Thanks for the reply - however, I was using that service in Sysadmin (at least I’m pretty sure I was - its new on the port list and I’ve never seen it on other Sangoma PBX boxes I’ve deployed) but the PBX Firewall was still blocking access to it (at least it appears that way). The service was accessible to any address on the PBX firewall whitelist, but it wasn’t until I disabled the firewall on the PBX that the Let’s Encrypt certificate could be added.
Is there a separate exception I need to add to the PBX Firewall? Maybe a custom service? I scoured the forums and documentation for a couple hours before resorting to disabling the firewall.
I’ve just had this problem and successfully solved it.
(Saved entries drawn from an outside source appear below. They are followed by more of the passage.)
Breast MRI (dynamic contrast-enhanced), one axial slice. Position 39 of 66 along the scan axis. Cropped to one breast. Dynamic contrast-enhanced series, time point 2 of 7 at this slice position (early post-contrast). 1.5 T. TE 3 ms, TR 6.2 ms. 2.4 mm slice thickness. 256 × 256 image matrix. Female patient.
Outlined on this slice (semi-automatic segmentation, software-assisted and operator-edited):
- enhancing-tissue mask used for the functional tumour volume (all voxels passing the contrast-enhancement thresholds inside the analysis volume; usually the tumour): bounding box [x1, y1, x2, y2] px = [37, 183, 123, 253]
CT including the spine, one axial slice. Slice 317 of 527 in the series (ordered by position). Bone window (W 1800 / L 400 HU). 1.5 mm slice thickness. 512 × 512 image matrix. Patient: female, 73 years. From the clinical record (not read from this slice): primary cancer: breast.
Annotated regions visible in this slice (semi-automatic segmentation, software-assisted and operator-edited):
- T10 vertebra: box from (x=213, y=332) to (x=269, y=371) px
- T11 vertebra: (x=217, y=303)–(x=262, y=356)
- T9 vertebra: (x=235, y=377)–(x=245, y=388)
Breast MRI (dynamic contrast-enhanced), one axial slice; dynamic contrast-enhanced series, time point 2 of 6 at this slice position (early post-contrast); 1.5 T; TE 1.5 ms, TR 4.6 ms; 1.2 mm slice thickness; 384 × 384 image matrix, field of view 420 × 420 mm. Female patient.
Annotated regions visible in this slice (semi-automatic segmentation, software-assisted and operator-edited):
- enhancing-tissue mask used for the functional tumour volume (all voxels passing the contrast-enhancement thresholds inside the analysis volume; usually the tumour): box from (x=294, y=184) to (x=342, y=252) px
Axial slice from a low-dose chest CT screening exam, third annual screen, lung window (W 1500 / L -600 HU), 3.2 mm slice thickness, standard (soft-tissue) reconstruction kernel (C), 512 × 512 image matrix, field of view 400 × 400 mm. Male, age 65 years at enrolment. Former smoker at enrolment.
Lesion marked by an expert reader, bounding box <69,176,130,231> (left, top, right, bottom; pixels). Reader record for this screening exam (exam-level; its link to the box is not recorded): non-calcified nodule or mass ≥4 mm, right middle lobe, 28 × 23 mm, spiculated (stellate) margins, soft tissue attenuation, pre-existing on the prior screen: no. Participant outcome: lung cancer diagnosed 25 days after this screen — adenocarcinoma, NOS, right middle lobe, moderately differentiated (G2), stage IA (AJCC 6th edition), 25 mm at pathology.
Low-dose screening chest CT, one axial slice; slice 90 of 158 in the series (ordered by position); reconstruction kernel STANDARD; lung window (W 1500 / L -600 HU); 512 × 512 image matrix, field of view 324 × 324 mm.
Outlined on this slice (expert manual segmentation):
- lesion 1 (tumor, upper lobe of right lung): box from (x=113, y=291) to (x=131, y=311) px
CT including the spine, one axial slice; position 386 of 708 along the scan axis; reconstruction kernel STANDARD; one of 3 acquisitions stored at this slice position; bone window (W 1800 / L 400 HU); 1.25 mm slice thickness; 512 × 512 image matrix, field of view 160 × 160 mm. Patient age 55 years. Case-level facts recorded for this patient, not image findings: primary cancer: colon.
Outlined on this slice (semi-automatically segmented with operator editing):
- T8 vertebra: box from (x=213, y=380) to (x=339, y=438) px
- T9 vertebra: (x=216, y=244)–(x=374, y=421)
This is what I did:-
Admin / System Admin / Port Management
Changed the “Admin” port to 8080.
Changed the “LetsEncrypt” port to 80.
Ensure all other ports are not set to 80.
Click “Update Now”
Connectivity / Firewall / Services
Unset all “Web Management” zones (leave Web Management (Secure) as is).
Connectivity / Firewall / Custom Services
Create new Service:
Port Range: 80
Set “Internet” and “local” then click the green check mark to save changes.
(I included “local” as the outbound.letsencrypt.org and mirror.freepbx.org hosts are in this zone by default).
External Firewall (if present)
Enable/Forward TCP port 80 any
(this is the only port accessible to the Internet)
Admin / Certificate Management
Click “Edit” icon next to Let’s Encrypt certificate
Click “Update Certificate”
If anyone can offer any improvements on the above please feel free to reply. I’m uncomfortable leaving any port open to the Internet but believe the above to be “safe” and the only option for LetsEncrypt automatic renewals going forward.
I hope this helps.
A possible solution (thanks to Jaques Paquin) is:
In Admin-System Admin-Hostname, put in the hostname that LetsEncrypt was trying to find and voila everything worked.
This topic was automatically closed 365 days after the last reply. New replies are no longer allowed.